Purpose: Galactosemia is a rare inborn error of galactose metabolism. There are several forms, the most severe being classic galactosemia (CG), which begins in the first few days of life. Nowadays, it is possible to screen CG at birth, averting acute decompensation or death through diet. Although early dietary interventions help manage acute symptoms, long-term complications still occur, particularly primary ovarian insufficiency (POI) in female patients. This systematic review aims to synthesize existing literature on the relationship between galactosemia and POI, exploring the underlying mechanisms of pathophysiology, hormonal balance, metabolic control, fertility, and management.

Methods: We performed a systematic review according to the Preferred Reporting Items for Systematic Reviews and Meta-analyses and PROSPERO. We queried the SCOPUS and PubMed databases using individual keywords and MeSH terms.
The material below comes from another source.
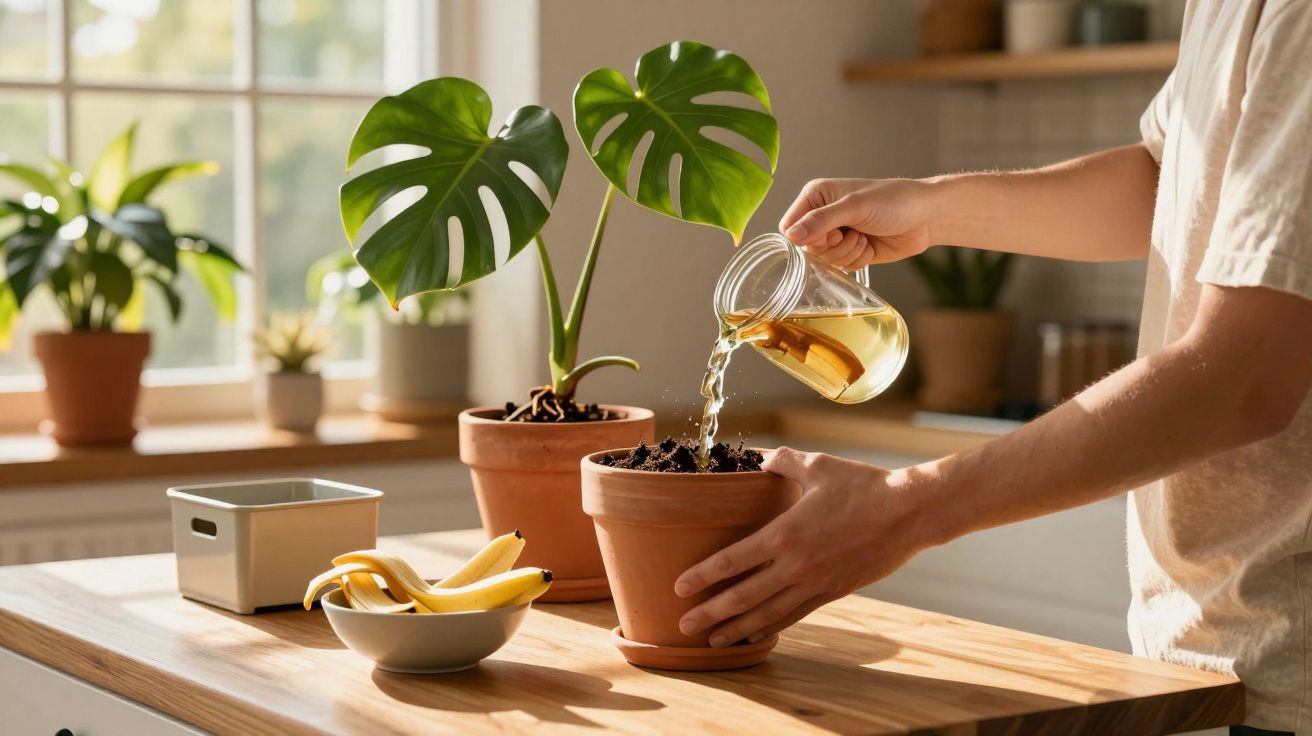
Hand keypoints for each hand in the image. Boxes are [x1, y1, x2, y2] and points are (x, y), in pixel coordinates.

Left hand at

Results: Despite various proposed mechanisms, such as FSH dysfunction and the accumulation of galactose-1-phosphate, the exact cause of POI remains unclear, with studies showing variable correlations between genotype, galactose levels, and ovarian function. Monitoring AMH in prepubertal galactosemia patients may predict POI. Early estrogen replacement therapy, calcium supplementation, and strategies to improve galactosylation should be considered to enhance bone mineralization, given the impact of hypogonadism and low calcium intake on bone density in these patients. The course of POI in women with CG is unpredictable, with recent studies showing that nearly 30% of those attempting to conceive succeeded within a year, a rate that increases to almost 50% after two years.

Conclusion: Despite advancements in understanding and managing CG, POI remains a significant clinical challenge, necessitating ongoing research and a multidisciplinary approach to enhance the long-term health of affected individuals.